Dron calló y miró de reojo a la princesa.

—No hay caballos— dijo. —Se lo advertí a Yákov Alpátich.

—¿Cómo que no hay caballos?— preguntó la princesa.

—¡Un castigo de Dios, Excelencia!— murmuró Dron. —Las tropas se han llevado unos… otros han reventado… ¡Llevamos un año tan malo! Falta forraje para las bestias y nosotros mismos estamos a punto de morir de hambre. A veces pasamos tres días sin comer. No hay nada, estamos completamente arruinados.

La princesa escuchaba atentamente.

—¿Arruinados los campesinos? ¿No tienen pan?— preguntó.

—Se mueren de hambre— dijo Dron; —y no hablemos de conseguir carros.

—Pero ¿por qué no lo habías dicho, Drónushka? ¿No podemos ayudarlos? Haré todo lo que pueda…

A la princesa le parecía extraño que en esos momentos, en que ella sufría tan gran dolor, existieran ricos y pobres, y que los ricos pudieran no ayudar a los necesitados. Había oído decir y sabía vagamente que había el llamado grano de los señores y que solían dárselo a los campesinos necesitados; sabía también que ni su padre ni su hermano habrían negado su ayuda a los campesinos; su único temor era equivocarse en la distribución de trigo que ella quería entregar. Se sentía contenta de tener alguna preocupación por la que pudiera olvidar, sin avergonzarse de ello, el propio dolor. Pidió a Dron detalles sobre las necesidades de los mujiks y sobre lo que en Boguchárovo pertenecía a los señores.

—Hay grano nuestro, de mi hermano, ¿verdad?

—El grano de los señores está intacto— respondió Dron, orgulloso. —Nuestro príncipe no había dado orden de venderlo.

—Entrégalo a los campesinos; dales todo lo que necesiten. Lo autorizo en nombre de mi hermano.

Dron no respondió y suspiró profundamente.

—Repártelo todo, si tienen bastante con eso. Dalo todo. Te lo ordeno en nombre de mi hermano, y diles que todo lo nuestro es suyo. Nada regatearemos para ellos. Díselo así.

Dron miraba fijamente a la princesa mientras hablaba.

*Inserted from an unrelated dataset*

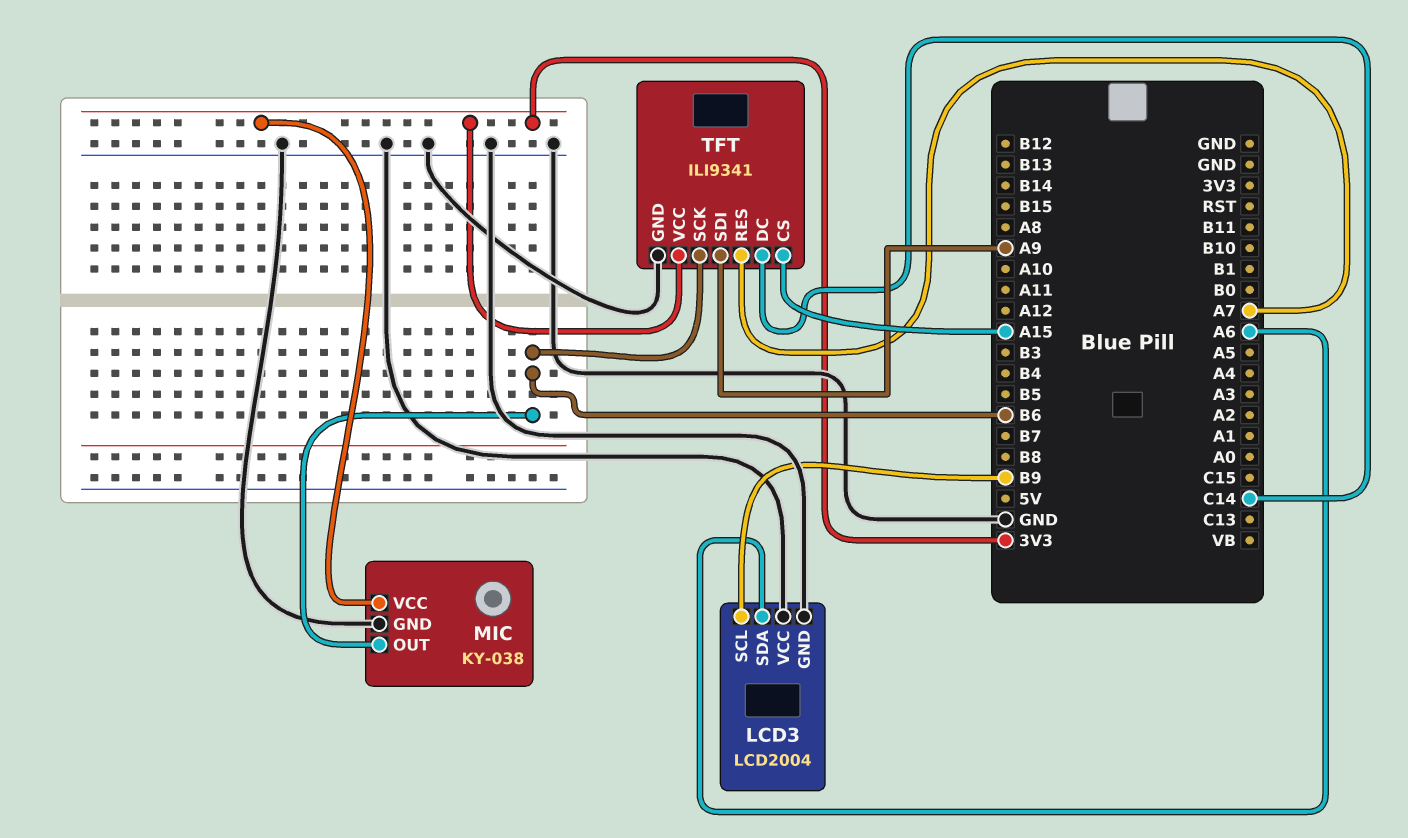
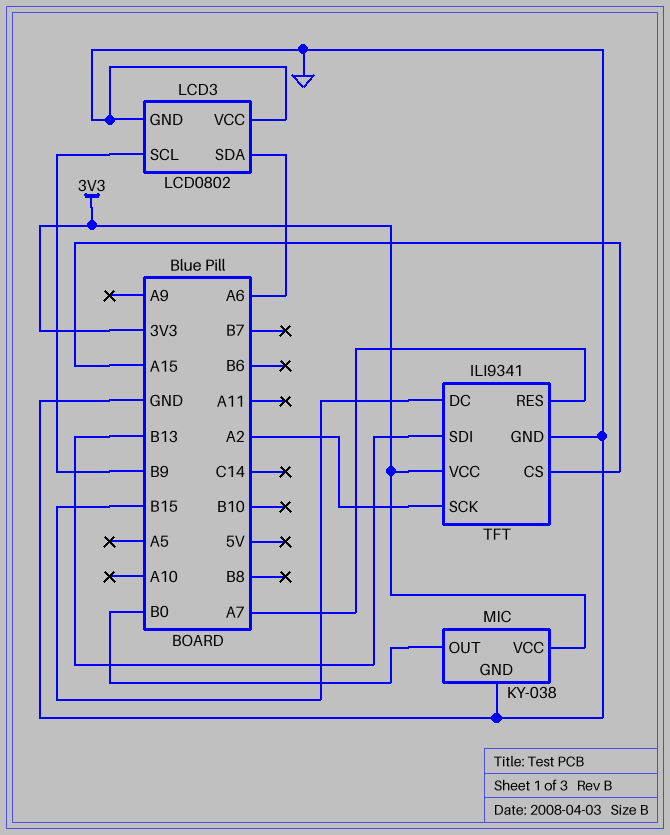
LCD3: LCD2004 -> LCD0802
MIC pin OUT: B6 -> B0
TFT pin DC: C14 -> B15
TFT pin SCK: B6 -> A2
TFT pin SDI: A9 -> B13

—¡En nombre de Dios, madrecita! Ordena que otro se haga cargo de las llaves— dijo. —He servido durante veintitrés años y no me porté mal. ¡Líbrame de este peso, en nombre de Dios!

La princesa no comprendía lo que quería decir ni de qué pedía ser liberado. Le respondió que nunca había dudado de su fidelidad y que estaba dispuesta a hacer todo por él y los campesinos.